Re: [PATCH 2/7] ARM: Samsung: update/rewrite Samsung SYSMMU (IOMMU) driver

Arnd Bergmann <arnd@xxxxxxxx> · Thu, 21 Apr 2011 14:00:13 +0200

On Thursday 21 April 2011, Marek Szyprowski wrote:
> On Wednesday, April 20, 2011 6:07 PM Arnd Bergmann wrote:
> > On Wednesday 20 April 2011, Marek Szyprowski wrote:
> > > The only question is how a device can allocate a buffer that will be most
> > > convenient for IOMMU mapping (i.e. will require least entries to map)?
> > >
> > > IOMMU can create a contiguous mapping for ANY set of pages, but it performs
> > > much better if the pages are grouped into 64KiB or 1MiB areas.
> > >
> > > Can device allocate a buffer without mapping it into kernel space?
> > 
> > Not today as far as I know. You can register coherent memory per device
> > using dma_declare_coherent_memory(), which will be used to back
> > dma_alloc_coherent(), but I believe it is always mapped right now.
> 
> This is not exactly what I meant.
> 
> As we have IOMMU, the device driver can access any system memory. However
> the performance will be better if the buffer is composed of larger contiguous
> parts (like 64KiB or 1MiB). I would like to avoid putting logic that manages
> buffer allocation into the device drivers. It would be best if such buffers
> could be allocated by a single call to dma-mapping API.
> 
> Right now there is dma_alloc_coherent() function, which is used by the
> drivers to allocate a contiguous block of memory and map it to DMA addresses.
> With IOMMU implementation it is quite easy to provide a replacement for it
> that will allocate some set of pages and map into device virtual address
> space as a contiguous buffer. 
>
> This will have the advantage that the same multimedia device driver
> will work on both systems - Samsung S5PC110 (without IOMMU) and Exynos4
> (with IOMMU).

Right.

> However dma_alloc_coherent() besides allocating memory also implies some
> particular type of memory mapping for it. IMHO it might be a good idea to
> separate these 2 things (allocation and mapping) somewhere in the future.
> 
> On systems with IOMMU the dma_map_sg() can be also used to create a mapping
> in device virtual address space, but the driver will still need to allocate
> the memory by itself.

Note that dma_map_sg() is the "streaming mapping", which provides a cacheable
buffer all the time, while dma_alloc_coherent() and is the "coherent mapping".

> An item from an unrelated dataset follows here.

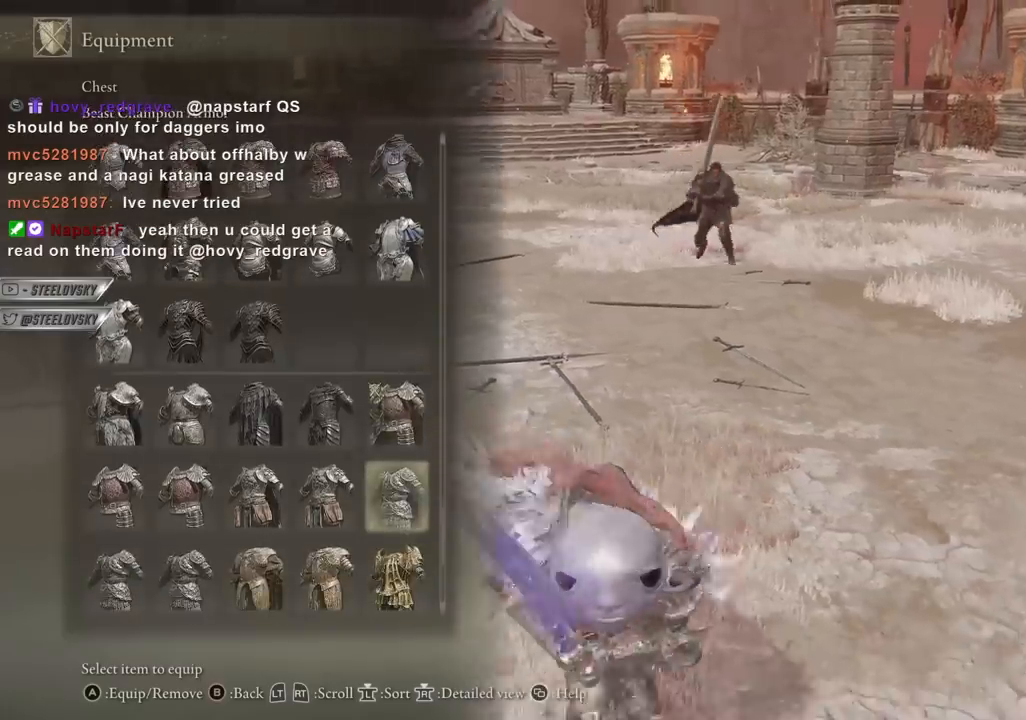
{"dt_ms": 500, "buttons": ["CIRCLE"], "left_stick": "up-right", "right_stick": "center", "events": [[300, "left_stick", "right"], [383, "DPAD_LEFT", "down"], [400, "left_stick", "up-right"], [483, "DPAD_LEFT", "up"]]}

There is also dma_alloc_noncoherent(), which you can use to allocate a buffer
for the streaming mapping. This is currently not implemented on ARM, but if
I understand you correctly, adding this would do what you want.

> > Ok, I see. Having one device per channel as you suggested could probably
> > work around this, and it's at least consistent with how you'd represent
> > IOMMUs in the device tree. It is not ideal because it makes the video
> > driver more complex when it now has to deal with multiple struct device
> > that it binds to, but I can't think of any nicer way either.
> 
> Well, this will definitely complicate the codec driver. I wonder if allowing
> the driver to kmalloc(sizeof(struct device))) and copy the relevant data
> from the 'proper' struct device will be better idea. It is still hack but 
> definitely less intrusive for the driver.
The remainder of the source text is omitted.